There’s a simple explanation for this: The mainstream media’s level of interest in stories that could make Biden look bad is inversely proportional to how closely he’s standing to Barack Obama.

 It’s a lot like Biden’s wandering hands — fodder for jokes in the past, a topic for a serious national conversation now.

Can We Now Stop Using Kids as Political Spokesmen?

Ryan Petty, who lost his daughter Alaina in the Parkland shooting, wrote an op-ed for USA Today that echoes what a lot of us were saying last spring — that whatever you think of gun control, it’s probably not a good idea to take teenagers who have just been through a national event and put them in the spotlight as spokesman for a highly charged legislative proposal.

While the sense of political urgency from students was understandable and in some ways admirable, it came at the cost of a focus on the health and healing — for the families of the victims, students, teachers, and the community at large . .

The politicization and media-frenzied response to the murders overwhelmed and eclipsed the real, personal needs of the survivors and their loved ones. To be blunt, the cacophony of voices on gun control drowned out and suppressed a needed conversation on the mental-health needs at the school and in the community. For that failure, our community is paying a heavy price.

At the time, the motivation for spotlighting the teens was clear: to disagree with their often-heated and sometimes factually wrong assertions about gun violence amounted to “attacking children” in the eyes of their pro-gun control allies. It wasn’t about bringing new voices to the debate, it was about shutting down the debate.
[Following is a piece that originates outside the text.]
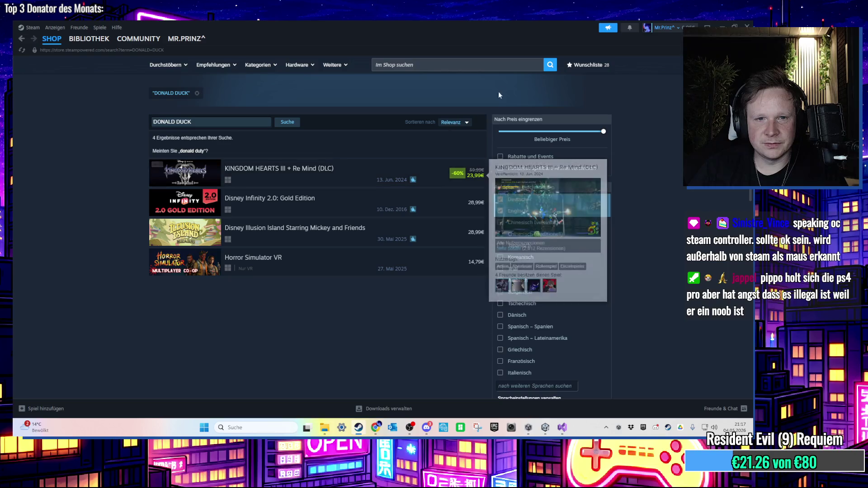
- Search the store for 'hercules', scroll its 70 results, and close Steam
{"action": "left_click", "coordinate": [452, 66]}
{"action": "type", "text": "hue"}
ADDENDA: Hillary Clinton, with a sort-of funny line about Assange last night: “I do think it’s a little ironic that he may be the only foreigner that this administration would welcome to the United States.”

Ha-ha-ha. Say, who’s the president married to again? How many xenophobes marry immigrants?

In case you missed it yesterday, Tulsi Gabbard seems to think the Assange arrest was meant to intimidate journalists and Americans; it’s possible that no Democratic candidate wins enough delegates to clinch the nomination before the convention in 2020; and I, for one, am getting tired of hearing Terry McAuliffe tell the alligator-wrestling story.